Anyway, the general thrust of the story is Pressia & her need to escape OSR as she's turned sixteen & Partridge (Ripkard?) bailing the Dome to go on a search for the mother he believes is alive outside. They meet up, things go not entirely as expected & the quest to go up against the establishments will ensue & play out over the course of a few books so no tied off story here. There are explanations given about what led up to all this (a merging of politics, religion & social beliefs) & I was impressed that so much detail was given. In the end, it left me wanting to know so much more about Partridge's parents & everything else leading up to the Detonations. Willux is of course, flawed but I couldn't also help but hold annoyance with Aribelle for practically writing off Sedge & just focusing on Partridge for code disruption. I didn't find the reason she did it wholly satisfying but I know it's supposed to absolve her of a bit of culpability. I wasn't expecting any huge resolution & very much tempered my expectation that I would find out what the hell happened that led to the day of the Detonations. What happened to the existing government? The rest of the globe? Hopefully those will be covered a bit in the rest of the series.
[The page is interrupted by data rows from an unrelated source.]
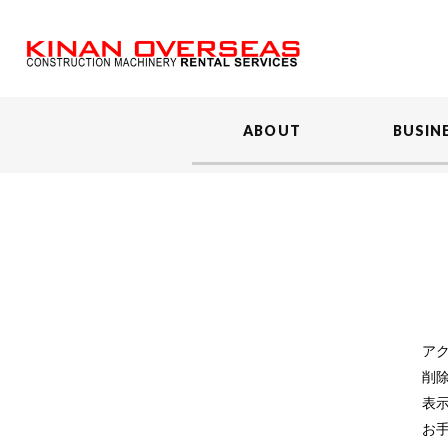
ABOUT
BUSIN
ア
削
表
お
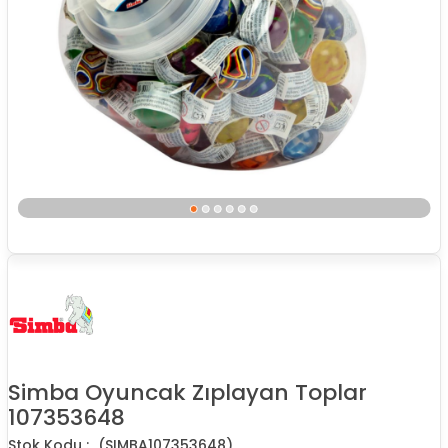
Simba Oyuncak Zıplayan Toplar
107353648
(SIMBA107353648)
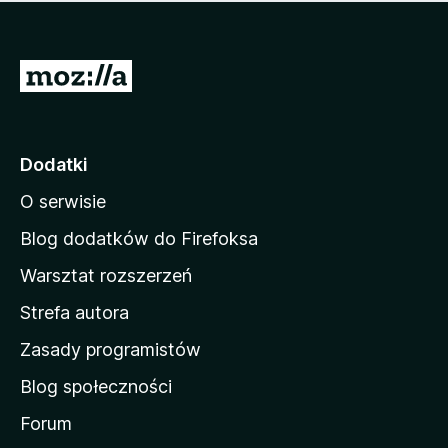
m
c
n
a
z
j
e
e
S
o
s
c
t
z
e
r
c
n
z
o
Dodatki
e
n
o
O serwisie
a
c
d
e
Blog dodatków do Firefoksa
n
o
Warsztat rozszerzeń
m
Strefa autora
o
w
Zasady programistów
a
Blog społeczności
M
o
Forum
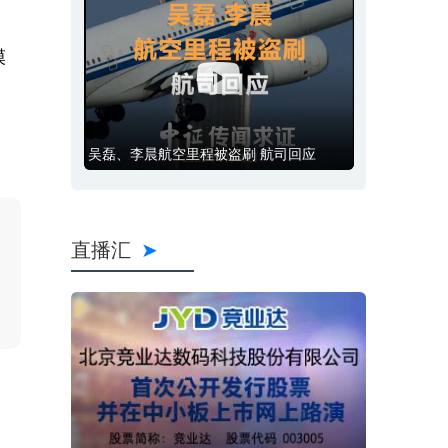
模
吴磊、李晨航空里程被盗刷 航司回应
直播汇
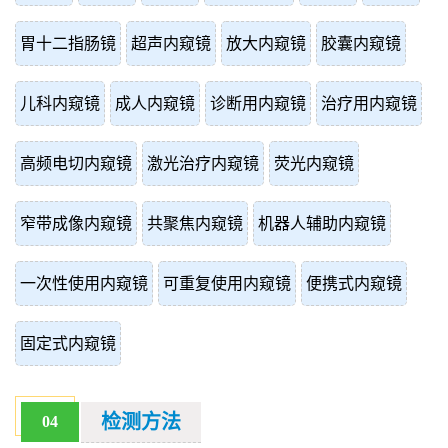
胃十二指肠镜
超声内窥镜
放大内窥镜
胶囊内窥镜
儿科内窥镜
成人内窥镜
诊断用内窥镜
治疗用内窥镜
高频电切内窥镜
激光治疗内窥镜
荧光内窥镜
窄带成像内窥镜
共聚焦内窥镜
机器人辅助内窥镜
一次性使用内窥镜
可重复使用内窥镜
便携式内窥镜
固定式内窥镜
检测方法
04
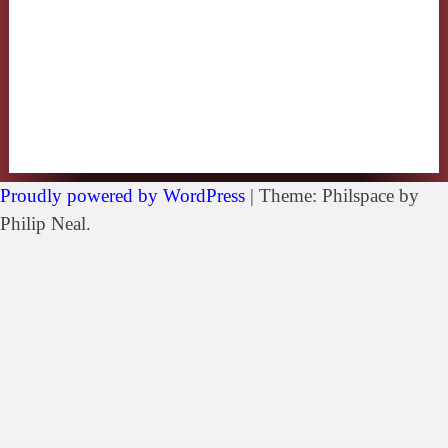
Proudly powered by WordPress
|
Theme: Philspace by
Philip Neal.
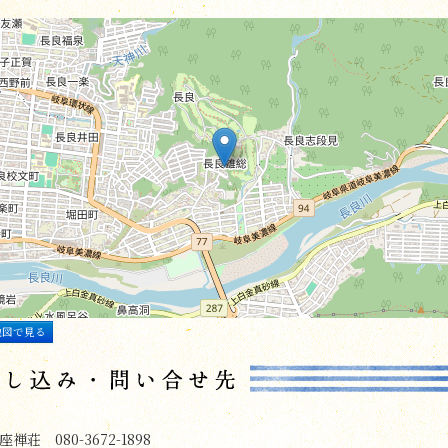
地図で見る
座禅荘 080-3672-1898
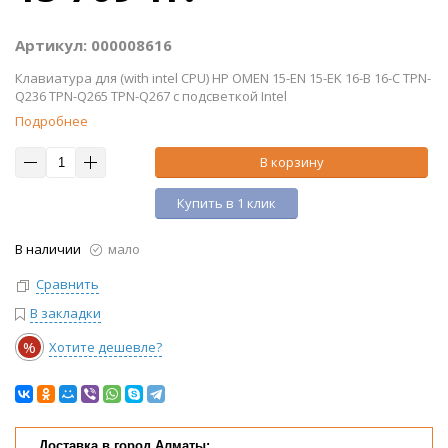
Артикул: 000008616
Клавиатура для (with intel CPU) HP OMEN 15-EN 15-EK 16-B 16-C TPN-
Q236 TPN-Q265 TPN-Q267 с подсветкой Intel
Подробнее
В корзину
Купить в 1 клик
В наличии
мало
Сравнить
В закладки
%
Хотите дешевле?
Доставка в город Алматы:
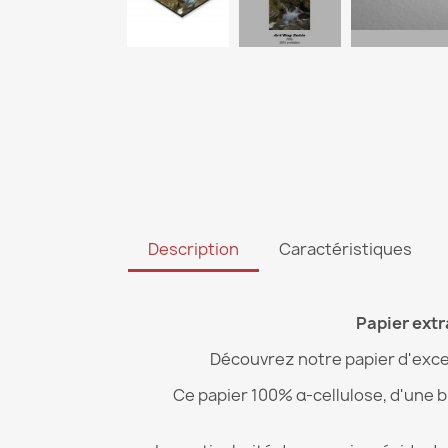
Description
Caractéristiques
Papier extr
Découvrez notre papier d'except
Ce papier 100% α-cellulose, d'une b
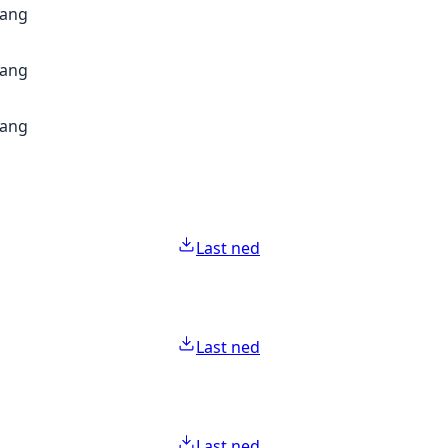
gang
gang
gang
Last ned
Last ned
Last ned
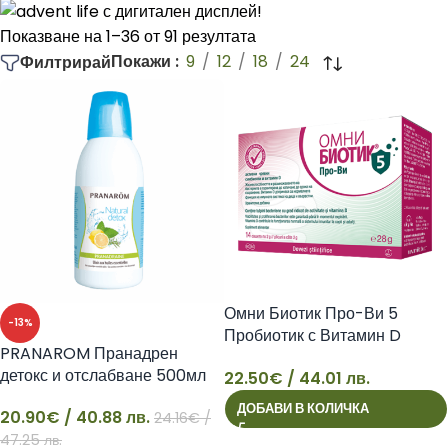
Показване на 1–36 от 91 резултата
Покажи
9
12
18
24
Филтрирай
Омни Биотик Про-Ви 5
-13%
Пробиотик с Витамин D
PRANAROM Пранадрен
имунна система
детокс и отслабване 500мл
22.50
€
/ 44.01 лв.
22
ДОБАВИ В КОЛИЧКА
20.90
€
/ 40.88 лв.
24.16
€
/
20
47.25 лв.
I very much liked the interaction of Bradwell & Partridge. They had good banter & bicker moments. At times, I was more interested in their part of the journey than I was in Pressia's (El Capitan did make for an engaging addition to the story though. Still not quite sure when he went all-in with Pressia & Partidge's crusade & abandoned his own but... okay.). Lyda turned out not to be a one off character but her part of the story, while interesting, was very slow going. To be fair, she has fewer entries than the others. Sedge's fate was so underscored in the beginning that I figured he had taken a different path. It was only a matter of time until that was revealed. I worked out the twist about Pressia as well, but I didn't feel it was a flaw in the narrative.
All in all, I'm glad that I read this book. It wasn't a very quick read for me as the images tended to stick in my mind & I wanted breaks along the way. I need to get the next installment from the library soon because I need to know what's next.